I guess things like that stay with us because now, as a parent I still find myself trying to wish myself out of a stage of life or a moment in time, hoping a better one will come to fill its place.
I remember my sister joking one time that she couldn’t wait until her two kids got old enough to read a chore list. I thought, “Ooooh, that would be a really good stage of parenthood.”
Over Christmas I had a similar conversation with my sisters-in-law. It seemed every time we tried to sit down to visit, some little person would come pulling on our shirt tails needing something that just couldn’t seem to wait one more minute.
One of the moms said, “Oh, I can’t wait until they can just get a snack for themselves. It seems all I do all day long is dole out food and drinks!” Boy, could I empathize. And I chimed in with a wish of my own. “Yeah, and what about dressing themselves? I might actually be able to go somewhere on time if we could just get to the point where they could get dressed by themselves.”
Of course that led to thoughts of miracle children who could bathe themselves, wipe their own bottoms, and put themselves to bed at night. Then I realized that if we keep wishing for all these things to pass, before we know it, they’ll be grown. Then we’ll be saying, “Where did all the time go? Where are my babies?”
Change is usually a difficult thing for folks to handle, but it has occurred to me that there is really nothing too difficult about having a change of attitude, a change of mind, or a change of heart, especially if the outcome can change your life.

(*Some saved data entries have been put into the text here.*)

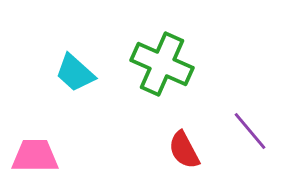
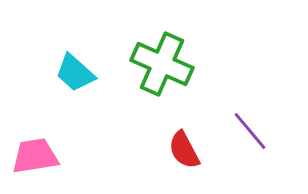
pink trapezoid: rotated 9 degrees counterclockwise
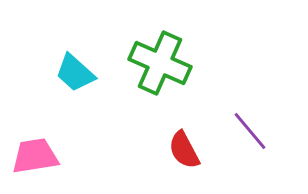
green cross: moved 2 px left, 1 px up
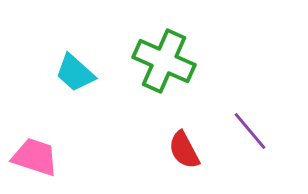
green cross: moved 4 px right, 2 px up
pink trapezoid: moved 1 px down; rotated 27 degrees clockwise
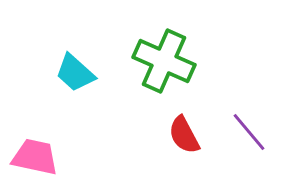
purple line: moved 1 px left, 1 px down
red semicircle: moved 15 px up
pink trapezoid: rotated 6 degrees counterclockwise
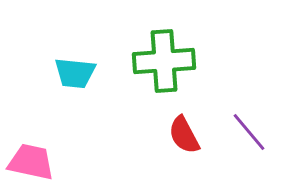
green cross: rotated 28 degrees counterclockwise
cyan trapezoid: rotated 36 degrees counterclockwise
pink trapezoid: moved 4 px left, 5 px down
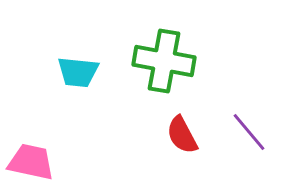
green cross: rotated 14 degrees clockwise
cyan trapezoid: moved 3 px right, 1 px up
red semicircle: moved 2 px left
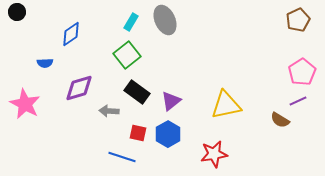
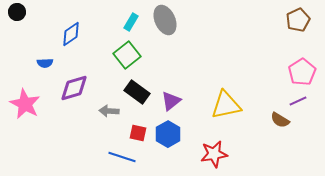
purple diamond: moved 5 px left
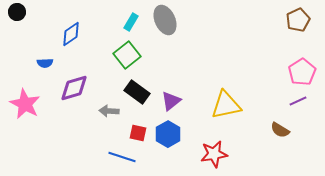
brown semicircle: moved 10 px down
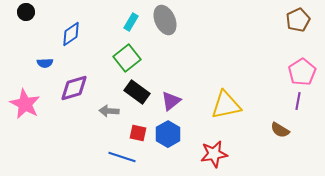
black circle: moved 9 px right
green square: moved 3 px down
purple line: rotated 54 degrees counterclockwise
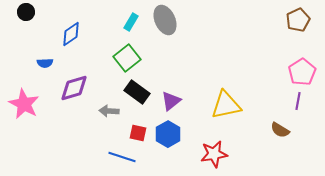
pink star: moved 1 px left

So I’ve decided to make that change concerning the sometimes difficult, always interesting predicaments my children throw my way. With an ever-changing attitude and a functionally-numb mind, my heart may be the only thing that saves me on days when things get hard to handle.
But instead of wishing yet another stage of life away, I think I’ll try enduring the stage I’m in. Find ways to relish the chaos. Indulge in the delicacies of the moment, like slobbery kisses and “I love you’s” spoken with a lisp. Learn to wish my life to stay, day to day, just as it is. Interesting. Madding. Blessed.
And that’s All in a day’s work!
1 comment:
Tara, I can really relate to this one!! I remember getting caught up in wishing for another stage of life all the time and I guess Child #8 made me finally realize that they grow up too fast. I remember well realizing like Erma Bombeck, for the house to be clean and other such nonsense, and a little peace and quiet--and one day it will be clean and there will be more quiet than I can stand!!